Write out all the entries word for word, but skip any images.
- - -
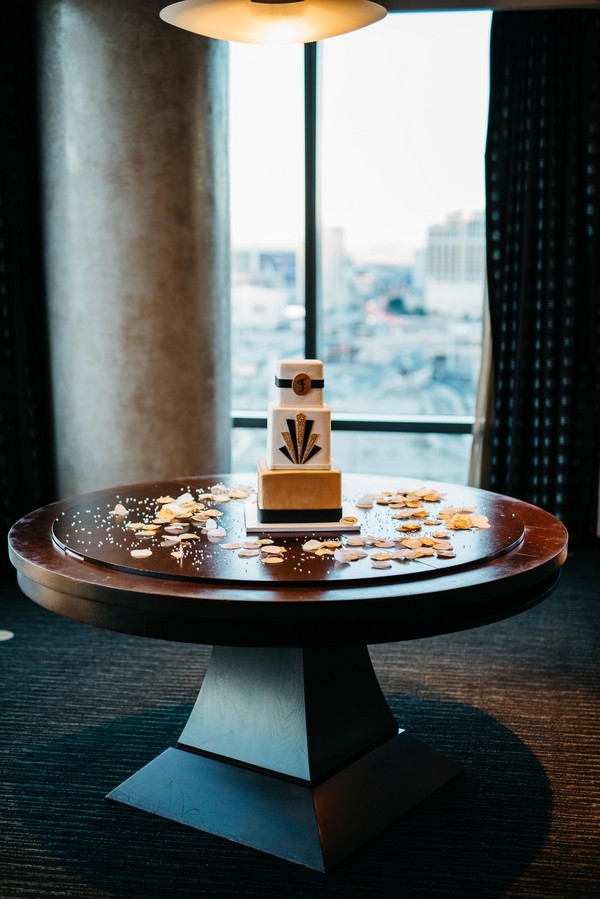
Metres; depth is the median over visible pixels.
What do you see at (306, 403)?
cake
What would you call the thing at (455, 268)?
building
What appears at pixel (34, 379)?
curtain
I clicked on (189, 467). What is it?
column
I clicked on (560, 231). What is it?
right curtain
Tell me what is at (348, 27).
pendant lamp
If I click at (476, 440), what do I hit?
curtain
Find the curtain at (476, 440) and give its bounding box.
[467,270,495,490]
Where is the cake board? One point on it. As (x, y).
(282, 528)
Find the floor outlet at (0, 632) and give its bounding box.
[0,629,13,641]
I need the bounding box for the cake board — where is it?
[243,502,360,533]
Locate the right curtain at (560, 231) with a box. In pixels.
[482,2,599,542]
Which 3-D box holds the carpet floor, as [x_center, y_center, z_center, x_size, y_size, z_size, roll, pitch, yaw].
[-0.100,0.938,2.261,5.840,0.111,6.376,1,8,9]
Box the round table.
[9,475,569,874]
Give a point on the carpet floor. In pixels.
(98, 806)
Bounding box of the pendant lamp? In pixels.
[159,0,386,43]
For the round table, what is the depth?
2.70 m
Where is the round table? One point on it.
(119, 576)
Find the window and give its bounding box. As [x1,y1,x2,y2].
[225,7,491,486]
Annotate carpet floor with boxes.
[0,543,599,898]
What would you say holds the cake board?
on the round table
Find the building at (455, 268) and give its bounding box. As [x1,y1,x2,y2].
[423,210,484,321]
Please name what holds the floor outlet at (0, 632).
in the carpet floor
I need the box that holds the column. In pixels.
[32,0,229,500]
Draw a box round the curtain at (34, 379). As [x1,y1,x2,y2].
- - -
Expected output:
Metres; depth is the median over visible pixels.
What do you see at (306, 403)?
cake
What would you call the thing at (455, 268)?
building
What appears at pixel (34, 379)?
curtain
I clicked on (189, 467). What is it?
column
I clicked on (560, 231). What is it?
right curtain
Tell me what is at (348, 27).
pendant lamp
If I click at (476, 440), what do I hit?
curtain
Find the curtain at (476, 440) and give its bounding box.
[467,270,495,490]
Where is the cake board? One point on it. As (x, y).
(282, 528)
Find the floor outlet at (0, 632) and give its bounding box.
[0,629,13,641]
I need the bounding box for the cake board — where is it?
[243,502,360,533]
Locate the right curtain at (560, 231) with a box. In pixels.
[482,2,599,542]
Which 3-D box holds the carpet floor, as [x_center, y_center, z_center, x_size, y_size, z_size, roll, pitch, yaw].
[-0.100,0.938,2.261,5.840,0.111,6.376,1,8,9]
Box the round table.
[9,475,569,874]
Give a point on the carpet floor. In pixels.
(98, 806)
Bounding box of the pendant lamp? In pixels.
[159,0,386,43]
For the round table, what is the depth?
2.70 m
Where is the round table? One point on it.
(119, 576)
Find the window and give its bounding box. As [x1,y1,x2,y2].
[225,7,491,486]
Annotate carpet floor with boxes.
[0,543,599,898]
What would you say holds the cake board?
on the round table
Find the building at (455, 268) and give its bounding box. As [x1,y1,x2,y2].
[423,210,484,321]
Please name what holds the floor outlet at (0, 632).
in the carpet floor
I need the box that holds the column. In pixels.
[32,0,229,500]
Draw a box round the curtain at (34, 379). As [x1,y1,x2,y2].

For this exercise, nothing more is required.